I’ve spent a lot of time lately – when not rerunning old sitcoms in my head; cleaning the sewing room, and culling and organizing fabric, including some much needed rearranging of storage furniture and worktables. The cleaning, sorting and organizing went fairly smoothly. I’d reached the point where I could stand back and admire my hard work – all except for three boxes. What was in those boxes you ask?
Stuff that hadn’t been unpacked since we moved to Oklahoma (cough… thirteen years ago). If pressed to admit the truth, those boxes had been packed up when we left Texas and relocated to Colorado, and then from Colorado to Oklahoma. A time capsule of quilting ‘stuff’, untouched by human hands for centuries… um, maybe let’s just say years.
There were orphan blocks and sample blocks and vintage coverlets, but mainly lots of sample blocks. Sample blocks from my earliest quilting days when I still regularly made sample blocks. And I clearly remember saying to myself, “Save these, you’ll be able to make an entire quilt with a stockpile of sample blocks someday.”

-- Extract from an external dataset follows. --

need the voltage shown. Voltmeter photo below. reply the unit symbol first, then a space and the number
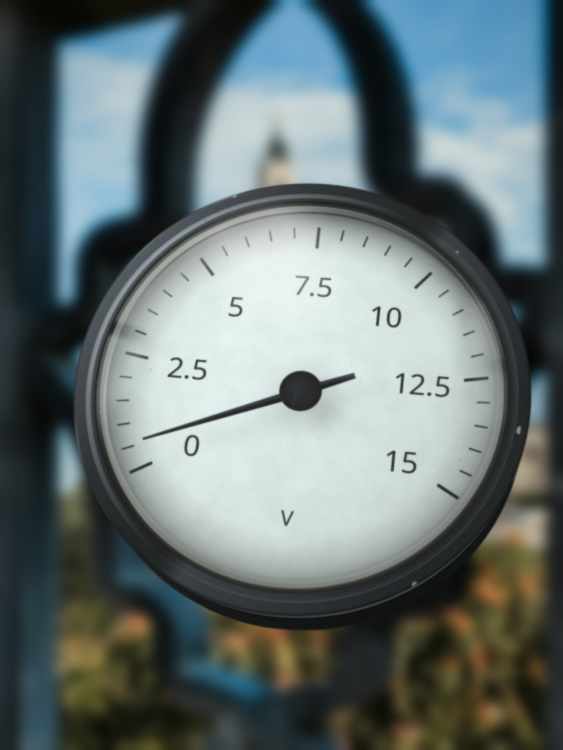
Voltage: V 0.5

Well, that someday never came until those blocks and I had traveled down a long, long road together.
I had two choices: pitch ’em or use ’em. Of course I went with the opportunity to procrastinate, and so the cleaning, and the culling, and the organizing, and the generally satisfied feeling of a job being well done went right out the window.
Sometimes when faced with orphan blocks, the blocks seem to stare right back at me through an (imaginary) hole in an old vaudeville trunk, saying, ‘Here’s my eye. Here’s my other eye. Here’s my nose. Here’s my mouth’, and I can’t see enough of anything that will suggest a way for the blocks to come together.
But making this little quilt was one of those moments when the blocks and I didn’t end up in a standoff, they very nearly jumped into place themselves.
And the truly amazing part of this sampler? Only one – count ’em one – inset seam. How ever did that happen? Dunno. Some days, and some quilts, just go skipping along like that – even quilts made by a crazy lady who can take a life lesson from an episode of I Love Lucy©.